Monday, August 2, 2010

All work and no play makes Jack a dull boy

Gorgeous evening.  Pulled my mattress of my bed and dragged it to the back porch and slept under the stars and bright moon.  My fitful sleep rewarded with glimpses of the night turning to day, bats flying around, the moon dancing with clouds, the early break of dawn.  Waking up joyful because of the gifts provided through out the night.  Perhaps it was crazy but I needed to celebrate the cool breeze and cloudless night.

Waking up exhausted, realizing that the mental struggles are driven by a complete lack of rest and relief from the stress.  Moving a million miles an hour always trying to get things done, today my body say NO MORE.  It was a cry I listened to rather than ignoring the obvious signs of impending disaster.

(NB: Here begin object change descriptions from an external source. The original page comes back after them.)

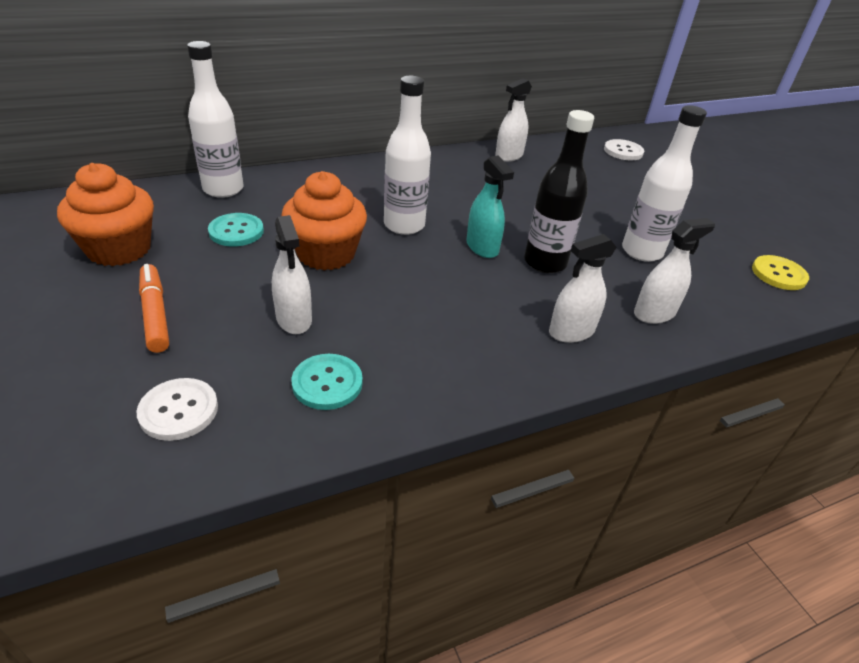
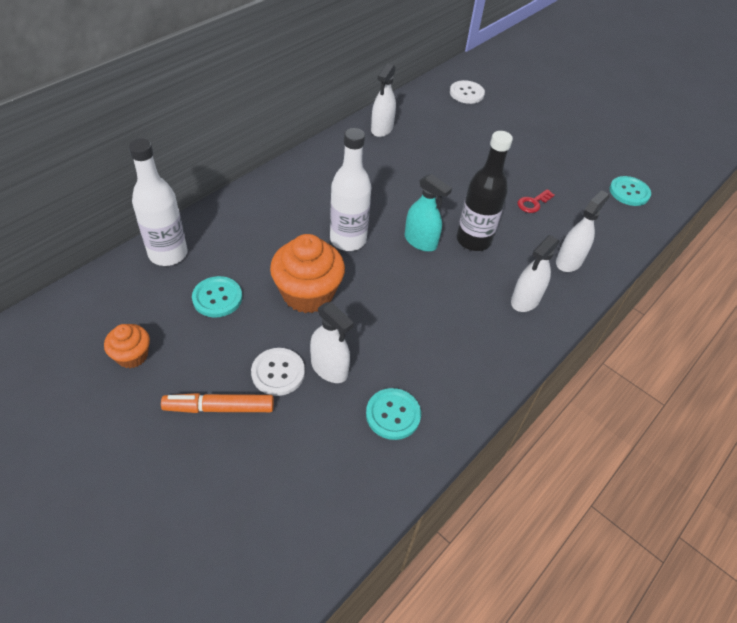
camera: 25 degrees left, 10 degrees up
orange cupcake [57,163,154,266] -> orange cupcake [104,324,150,368], size x0.54
white button [136,378,218,441] -> white button moved to [251,348,305,396]
orange marker [139,264,169,353] -> orange marker turned 45 degrees counterclockwise [161,393,274,413]
white bottle [622,105,707,262] -> red key [518,189,555,213]
yellow button [752,255,809,290] -> turquoise button [609,176,651,206]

I do not really ever take a vacation and no that I do not have the money to go on a big (or even small) trip right now, but those moments under the sky ...the demanded sleep of today...have shown me that I need to reconnect with my body, the earth, the life I do love.  I think I am going to do something crazy like take an entire week off and put my phone away and join like again.  The challenge to myself is to not only do it, but not to get lost in TV and angst of not being at work and take those days to celebrate.  Mornings at the dog park, a swim, a walk, maybe a show ...the things that I need to feel like me.

Tonight I am going out for a run and am looking forward to it.  I do not know how well I will do but I do not care, this run is just for me.